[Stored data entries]
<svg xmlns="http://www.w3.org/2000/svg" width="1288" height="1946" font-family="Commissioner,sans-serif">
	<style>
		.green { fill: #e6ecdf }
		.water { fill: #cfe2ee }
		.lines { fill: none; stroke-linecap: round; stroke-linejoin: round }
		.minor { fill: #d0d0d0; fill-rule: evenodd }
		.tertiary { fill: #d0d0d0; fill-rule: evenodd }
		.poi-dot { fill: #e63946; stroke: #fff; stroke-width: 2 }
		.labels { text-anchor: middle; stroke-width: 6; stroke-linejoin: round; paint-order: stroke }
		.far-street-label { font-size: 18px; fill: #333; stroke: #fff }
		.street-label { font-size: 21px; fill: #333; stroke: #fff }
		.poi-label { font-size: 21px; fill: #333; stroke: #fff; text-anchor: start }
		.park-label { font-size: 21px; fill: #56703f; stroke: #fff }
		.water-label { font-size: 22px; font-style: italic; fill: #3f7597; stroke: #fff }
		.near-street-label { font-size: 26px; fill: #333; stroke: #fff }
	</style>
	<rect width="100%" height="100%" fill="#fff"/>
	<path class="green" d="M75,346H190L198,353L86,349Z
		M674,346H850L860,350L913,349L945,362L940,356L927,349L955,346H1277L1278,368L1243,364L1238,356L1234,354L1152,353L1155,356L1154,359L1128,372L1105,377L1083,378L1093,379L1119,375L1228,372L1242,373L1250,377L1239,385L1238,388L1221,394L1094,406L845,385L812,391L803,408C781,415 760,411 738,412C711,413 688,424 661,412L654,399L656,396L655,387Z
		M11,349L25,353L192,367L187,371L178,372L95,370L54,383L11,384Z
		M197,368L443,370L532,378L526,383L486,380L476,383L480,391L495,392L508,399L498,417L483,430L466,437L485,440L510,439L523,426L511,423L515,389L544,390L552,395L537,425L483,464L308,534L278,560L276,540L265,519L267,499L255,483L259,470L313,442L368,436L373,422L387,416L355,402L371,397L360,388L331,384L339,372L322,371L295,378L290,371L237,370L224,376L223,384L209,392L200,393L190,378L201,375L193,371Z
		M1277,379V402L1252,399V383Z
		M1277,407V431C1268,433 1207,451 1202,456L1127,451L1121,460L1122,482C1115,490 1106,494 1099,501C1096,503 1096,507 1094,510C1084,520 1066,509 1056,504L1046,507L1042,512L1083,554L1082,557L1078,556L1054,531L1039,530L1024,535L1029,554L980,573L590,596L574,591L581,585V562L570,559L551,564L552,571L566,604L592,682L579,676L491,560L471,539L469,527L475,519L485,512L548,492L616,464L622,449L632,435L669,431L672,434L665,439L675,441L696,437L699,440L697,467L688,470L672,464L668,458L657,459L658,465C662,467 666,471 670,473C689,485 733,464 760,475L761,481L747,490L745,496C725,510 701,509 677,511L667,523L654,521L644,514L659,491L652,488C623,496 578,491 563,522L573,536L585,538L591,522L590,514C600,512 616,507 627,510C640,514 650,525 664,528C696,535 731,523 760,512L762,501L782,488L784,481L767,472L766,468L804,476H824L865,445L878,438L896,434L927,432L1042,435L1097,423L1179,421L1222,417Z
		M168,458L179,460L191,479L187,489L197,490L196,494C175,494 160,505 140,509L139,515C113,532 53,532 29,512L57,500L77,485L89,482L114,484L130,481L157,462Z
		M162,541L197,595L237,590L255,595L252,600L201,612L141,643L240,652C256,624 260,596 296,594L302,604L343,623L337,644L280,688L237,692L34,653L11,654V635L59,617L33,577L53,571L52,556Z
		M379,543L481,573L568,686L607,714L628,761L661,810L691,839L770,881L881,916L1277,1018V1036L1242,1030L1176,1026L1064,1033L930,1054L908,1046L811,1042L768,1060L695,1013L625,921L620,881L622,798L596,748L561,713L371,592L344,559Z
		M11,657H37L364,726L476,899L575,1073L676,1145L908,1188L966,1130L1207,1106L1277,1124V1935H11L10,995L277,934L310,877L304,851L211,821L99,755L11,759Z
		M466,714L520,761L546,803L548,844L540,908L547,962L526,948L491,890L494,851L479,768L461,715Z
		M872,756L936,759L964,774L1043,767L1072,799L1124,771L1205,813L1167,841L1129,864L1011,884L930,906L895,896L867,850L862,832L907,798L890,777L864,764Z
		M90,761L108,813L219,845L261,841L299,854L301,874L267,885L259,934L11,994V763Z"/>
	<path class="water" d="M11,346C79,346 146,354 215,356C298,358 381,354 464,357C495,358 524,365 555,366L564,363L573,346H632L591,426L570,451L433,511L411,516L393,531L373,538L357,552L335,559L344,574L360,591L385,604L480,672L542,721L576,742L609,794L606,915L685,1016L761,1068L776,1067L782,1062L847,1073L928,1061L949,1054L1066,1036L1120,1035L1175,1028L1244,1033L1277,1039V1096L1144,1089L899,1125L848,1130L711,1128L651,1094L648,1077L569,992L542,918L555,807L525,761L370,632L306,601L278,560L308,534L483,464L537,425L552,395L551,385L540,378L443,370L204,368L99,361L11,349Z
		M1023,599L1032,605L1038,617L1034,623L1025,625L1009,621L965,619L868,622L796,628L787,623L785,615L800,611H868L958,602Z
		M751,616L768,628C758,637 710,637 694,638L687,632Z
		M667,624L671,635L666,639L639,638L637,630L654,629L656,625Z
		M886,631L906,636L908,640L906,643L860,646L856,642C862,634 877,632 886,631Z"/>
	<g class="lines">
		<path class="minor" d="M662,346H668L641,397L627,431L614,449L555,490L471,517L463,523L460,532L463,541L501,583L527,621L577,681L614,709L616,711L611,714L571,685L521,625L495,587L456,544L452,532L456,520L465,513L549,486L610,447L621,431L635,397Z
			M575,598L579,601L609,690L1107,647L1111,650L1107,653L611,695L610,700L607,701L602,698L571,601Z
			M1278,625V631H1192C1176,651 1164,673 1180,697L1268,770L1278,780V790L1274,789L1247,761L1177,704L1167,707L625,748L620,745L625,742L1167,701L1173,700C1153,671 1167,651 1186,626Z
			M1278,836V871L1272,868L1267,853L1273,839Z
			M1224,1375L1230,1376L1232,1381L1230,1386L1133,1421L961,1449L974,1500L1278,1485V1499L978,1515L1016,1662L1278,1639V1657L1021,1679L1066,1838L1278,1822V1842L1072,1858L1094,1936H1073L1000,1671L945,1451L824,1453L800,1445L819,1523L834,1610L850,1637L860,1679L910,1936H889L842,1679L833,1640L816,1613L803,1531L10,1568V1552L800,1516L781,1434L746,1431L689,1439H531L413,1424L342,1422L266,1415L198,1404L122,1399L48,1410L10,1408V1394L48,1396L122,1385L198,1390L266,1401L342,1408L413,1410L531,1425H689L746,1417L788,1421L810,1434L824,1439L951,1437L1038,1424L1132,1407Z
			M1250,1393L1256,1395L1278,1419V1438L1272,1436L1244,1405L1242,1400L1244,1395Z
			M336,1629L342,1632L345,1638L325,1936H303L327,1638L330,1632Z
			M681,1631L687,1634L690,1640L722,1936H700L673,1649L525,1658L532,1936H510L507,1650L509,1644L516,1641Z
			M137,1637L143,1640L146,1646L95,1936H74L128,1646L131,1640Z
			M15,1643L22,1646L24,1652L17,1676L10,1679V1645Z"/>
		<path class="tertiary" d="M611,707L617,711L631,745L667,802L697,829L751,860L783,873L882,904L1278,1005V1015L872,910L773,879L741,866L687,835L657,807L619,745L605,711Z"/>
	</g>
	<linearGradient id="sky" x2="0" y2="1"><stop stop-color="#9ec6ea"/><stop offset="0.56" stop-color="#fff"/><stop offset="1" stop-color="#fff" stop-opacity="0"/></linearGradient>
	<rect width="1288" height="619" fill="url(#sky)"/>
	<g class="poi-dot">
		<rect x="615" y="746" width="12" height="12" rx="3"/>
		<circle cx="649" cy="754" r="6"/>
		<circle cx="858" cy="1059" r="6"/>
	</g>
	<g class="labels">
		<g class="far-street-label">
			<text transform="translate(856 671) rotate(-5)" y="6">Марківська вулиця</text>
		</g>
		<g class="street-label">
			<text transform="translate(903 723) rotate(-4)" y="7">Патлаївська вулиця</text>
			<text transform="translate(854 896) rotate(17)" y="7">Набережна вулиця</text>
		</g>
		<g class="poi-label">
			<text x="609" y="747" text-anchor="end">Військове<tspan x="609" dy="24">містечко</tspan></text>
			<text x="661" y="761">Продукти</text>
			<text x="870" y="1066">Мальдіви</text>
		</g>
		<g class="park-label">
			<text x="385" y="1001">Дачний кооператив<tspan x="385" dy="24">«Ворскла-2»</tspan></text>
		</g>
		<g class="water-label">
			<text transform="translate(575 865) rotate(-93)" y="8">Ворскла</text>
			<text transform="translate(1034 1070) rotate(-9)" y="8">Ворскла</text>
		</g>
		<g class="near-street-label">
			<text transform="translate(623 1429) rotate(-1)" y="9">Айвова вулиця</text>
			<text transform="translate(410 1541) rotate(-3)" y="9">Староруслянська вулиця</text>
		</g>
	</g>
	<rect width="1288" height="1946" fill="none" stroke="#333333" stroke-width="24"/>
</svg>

→ REQUIRED WORK
Whenever a line of the records holds the string "round", pick it out and copy it.

→ ANSWER BOX
		.lines { fill: none; stroke-linecap: round; stroke-linejoin: round }
		.labels { text-anchor: middle; stroke-width: 6; stroke-linejoin: round; paint-order: stroke }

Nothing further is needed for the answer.